(Saved entries)
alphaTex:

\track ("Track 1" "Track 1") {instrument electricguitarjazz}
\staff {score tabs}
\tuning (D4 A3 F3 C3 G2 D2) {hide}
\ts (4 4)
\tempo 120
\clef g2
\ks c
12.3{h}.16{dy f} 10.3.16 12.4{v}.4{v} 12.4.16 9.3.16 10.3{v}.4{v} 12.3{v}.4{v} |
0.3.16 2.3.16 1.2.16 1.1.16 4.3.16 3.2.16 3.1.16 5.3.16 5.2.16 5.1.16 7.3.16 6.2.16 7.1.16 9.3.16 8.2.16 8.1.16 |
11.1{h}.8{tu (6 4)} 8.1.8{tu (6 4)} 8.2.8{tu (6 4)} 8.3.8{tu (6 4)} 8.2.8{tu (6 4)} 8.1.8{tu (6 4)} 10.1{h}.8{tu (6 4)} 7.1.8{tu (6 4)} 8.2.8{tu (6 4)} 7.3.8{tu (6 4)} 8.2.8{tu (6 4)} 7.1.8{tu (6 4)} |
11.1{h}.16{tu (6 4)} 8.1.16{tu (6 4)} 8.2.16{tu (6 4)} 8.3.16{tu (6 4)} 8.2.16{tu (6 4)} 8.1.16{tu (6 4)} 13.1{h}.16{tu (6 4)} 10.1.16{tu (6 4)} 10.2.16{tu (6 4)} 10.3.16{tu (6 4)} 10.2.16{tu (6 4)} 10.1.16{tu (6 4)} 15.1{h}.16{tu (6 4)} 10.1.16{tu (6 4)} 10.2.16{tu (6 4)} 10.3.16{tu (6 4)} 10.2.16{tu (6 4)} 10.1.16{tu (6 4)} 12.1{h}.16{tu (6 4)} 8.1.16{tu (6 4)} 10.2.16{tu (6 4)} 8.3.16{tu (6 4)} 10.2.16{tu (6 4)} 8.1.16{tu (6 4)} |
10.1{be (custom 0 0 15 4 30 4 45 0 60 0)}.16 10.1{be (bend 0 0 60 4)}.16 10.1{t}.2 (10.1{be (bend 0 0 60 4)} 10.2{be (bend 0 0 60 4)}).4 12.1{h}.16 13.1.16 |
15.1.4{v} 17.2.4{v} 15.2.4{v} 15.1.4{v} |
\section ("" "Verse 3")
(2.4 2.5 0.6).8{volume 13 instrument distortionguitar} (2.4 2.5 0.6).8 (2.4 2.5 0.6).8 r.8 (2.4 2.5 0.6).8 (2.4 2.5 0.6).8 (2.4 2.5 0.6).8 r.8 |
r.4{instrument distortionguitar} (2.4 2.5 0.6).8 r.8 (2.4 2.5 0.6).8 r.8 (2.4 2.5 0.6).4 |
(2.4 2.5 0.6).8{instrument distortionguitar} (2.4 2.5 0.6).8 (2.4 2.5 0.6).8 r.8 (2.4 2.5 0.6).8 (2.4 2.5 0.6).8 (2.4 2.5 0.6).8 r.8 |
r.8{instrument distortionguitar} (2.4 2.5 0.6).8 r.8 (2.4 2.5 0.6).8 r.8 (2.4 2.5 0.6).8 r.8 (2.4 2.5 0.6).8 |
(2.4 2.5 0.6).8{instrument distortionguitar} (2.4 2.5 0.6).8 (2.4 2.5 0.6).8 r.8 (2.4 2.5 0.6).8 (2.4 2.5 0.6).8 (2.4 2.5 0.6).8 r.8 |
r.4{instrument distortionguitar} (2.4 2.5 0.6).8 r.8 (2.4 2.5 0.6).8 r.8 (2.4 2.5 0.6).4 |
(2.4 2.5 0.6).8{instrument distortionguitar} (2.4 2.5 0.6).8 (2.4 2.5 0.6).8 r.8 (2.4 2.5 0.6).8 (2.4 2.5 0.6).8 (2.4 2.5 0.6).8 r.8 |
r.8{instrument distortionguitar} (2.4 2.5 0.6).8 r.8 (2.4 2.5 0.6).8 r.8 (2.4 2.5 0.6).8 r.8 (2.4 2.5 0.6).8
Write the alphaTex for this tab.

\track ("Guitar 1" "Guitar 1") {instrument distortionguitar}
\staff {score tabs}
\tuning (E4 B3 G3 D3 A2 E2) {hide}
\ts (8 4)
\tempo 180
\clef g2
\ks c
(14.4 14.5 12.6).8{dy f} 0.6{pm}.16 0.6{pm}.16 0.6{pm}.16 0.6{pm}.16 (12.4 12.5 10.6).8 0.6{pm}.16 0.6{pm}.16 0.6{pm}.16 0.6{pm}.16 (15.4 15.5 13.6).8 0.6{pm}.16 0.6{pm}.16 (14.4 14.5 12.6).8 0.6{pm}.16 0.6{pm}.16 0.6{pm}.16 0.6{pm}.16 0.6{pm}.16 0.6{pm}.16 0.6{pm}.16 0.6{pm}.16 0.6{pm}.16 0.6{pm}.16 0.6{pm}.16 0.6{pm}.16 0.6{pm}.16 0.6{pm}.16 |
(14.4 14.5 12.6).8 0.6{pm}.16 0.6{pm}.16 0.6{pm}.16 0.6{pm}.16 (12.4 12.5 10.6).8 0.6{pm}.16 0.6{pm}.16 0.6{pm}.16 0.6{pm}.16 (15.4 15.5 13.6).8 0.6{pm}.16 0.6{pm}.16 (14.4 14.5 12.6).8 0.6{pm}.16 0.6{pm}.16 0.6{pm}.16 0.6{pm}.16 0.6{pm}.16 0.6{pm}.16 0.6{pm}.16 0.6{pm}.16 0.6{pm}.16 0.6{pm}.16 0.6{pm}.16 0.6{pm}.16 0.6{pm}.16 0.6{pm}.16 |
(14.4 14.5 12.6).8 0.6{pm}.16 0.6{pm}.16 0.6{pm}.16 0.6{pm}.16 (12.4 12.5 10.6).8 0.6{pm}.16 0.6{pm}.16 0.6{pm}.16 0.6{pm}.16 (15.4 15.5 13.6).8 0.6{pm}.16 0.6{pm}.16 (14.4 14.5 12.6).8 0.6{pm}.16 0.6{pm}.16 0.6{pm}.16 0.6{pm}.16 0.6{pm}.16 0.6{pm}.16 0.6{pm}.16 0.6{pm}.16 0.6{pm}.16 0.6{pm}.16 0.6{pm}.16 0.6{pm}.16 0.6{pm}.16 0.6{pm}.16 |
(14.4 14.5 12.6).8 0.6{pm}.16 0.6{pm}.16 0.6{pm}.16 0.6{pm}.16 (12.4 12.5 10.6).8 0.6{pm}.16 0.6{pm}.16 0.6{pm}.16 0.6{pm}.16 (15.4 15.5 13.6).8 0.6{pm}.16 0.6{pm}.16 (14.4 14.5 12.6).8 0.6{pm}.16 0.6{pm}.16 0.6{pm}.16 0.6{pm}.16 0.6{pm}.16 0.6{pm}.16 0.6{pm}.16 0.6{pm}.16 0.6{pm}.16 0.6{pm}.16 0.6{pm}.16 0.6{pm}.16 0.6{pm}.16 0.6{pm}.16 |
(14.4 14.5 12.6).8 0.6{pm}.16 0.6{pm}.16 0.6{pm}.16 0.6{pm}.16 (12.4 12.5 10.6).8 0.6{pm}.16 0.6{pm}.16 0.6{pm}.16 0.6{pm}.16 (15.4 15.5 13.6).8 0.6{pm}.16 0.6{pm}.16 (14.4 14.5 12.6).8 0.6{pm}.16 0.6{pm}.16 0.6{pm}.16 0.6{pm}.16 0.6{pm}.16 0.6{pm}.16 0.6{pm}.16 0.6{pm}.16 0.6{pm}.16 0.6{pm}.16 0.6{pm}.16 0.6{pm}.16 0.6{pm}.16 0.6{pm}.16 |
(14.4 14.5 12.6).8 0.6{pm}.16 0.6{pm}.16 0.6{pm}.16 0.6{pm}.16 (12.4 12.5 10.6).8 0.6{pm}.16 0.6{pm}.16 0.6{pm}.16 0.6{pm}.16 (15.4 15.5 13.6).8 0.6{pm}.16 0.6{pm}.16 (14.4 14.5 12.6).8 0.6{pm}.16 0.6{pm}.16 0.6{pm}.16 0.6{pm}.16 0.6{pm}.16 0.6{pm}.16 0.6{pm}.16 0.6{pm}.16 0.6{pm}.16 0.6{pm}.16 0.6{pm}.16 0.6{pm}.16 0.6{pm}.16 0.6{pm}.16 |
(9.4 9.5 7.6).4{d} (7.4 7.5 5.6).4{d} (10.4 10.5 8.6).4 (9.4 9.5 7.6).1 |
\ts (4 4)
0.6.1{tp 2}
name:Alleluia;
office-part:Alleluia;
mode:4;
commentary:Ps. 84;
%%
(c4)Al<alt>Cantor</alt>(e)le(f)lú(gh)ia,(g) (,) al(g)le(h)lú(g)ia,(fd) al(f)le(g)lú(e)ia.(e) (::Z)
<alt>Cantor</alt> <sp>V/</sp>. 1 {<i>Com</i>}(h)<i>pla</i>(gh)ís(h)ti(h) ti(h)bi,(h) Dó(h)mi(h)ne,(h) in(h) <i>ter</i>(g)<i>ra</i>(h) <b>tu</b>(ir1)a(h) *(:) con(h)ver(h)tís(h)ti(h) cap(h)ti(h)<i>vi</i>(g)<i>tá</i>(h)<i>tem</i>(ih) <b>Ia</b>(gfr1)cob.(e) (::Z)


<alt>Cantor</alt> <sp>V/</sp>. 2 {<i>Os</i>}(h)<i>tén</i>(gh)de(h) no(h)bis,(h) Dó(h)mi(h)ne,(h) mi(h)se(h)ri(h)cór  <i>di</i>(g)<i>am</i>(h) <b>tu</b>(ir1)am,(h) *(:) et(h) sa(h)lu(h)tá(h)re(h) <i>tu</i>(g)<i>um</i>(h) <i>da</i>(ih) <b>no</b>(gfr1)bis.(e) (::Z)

What is asked: Return every line of the records above in which the string "Alleluia" appears.

Finished answer:
name:Alleluia;
office-part:Alleluia;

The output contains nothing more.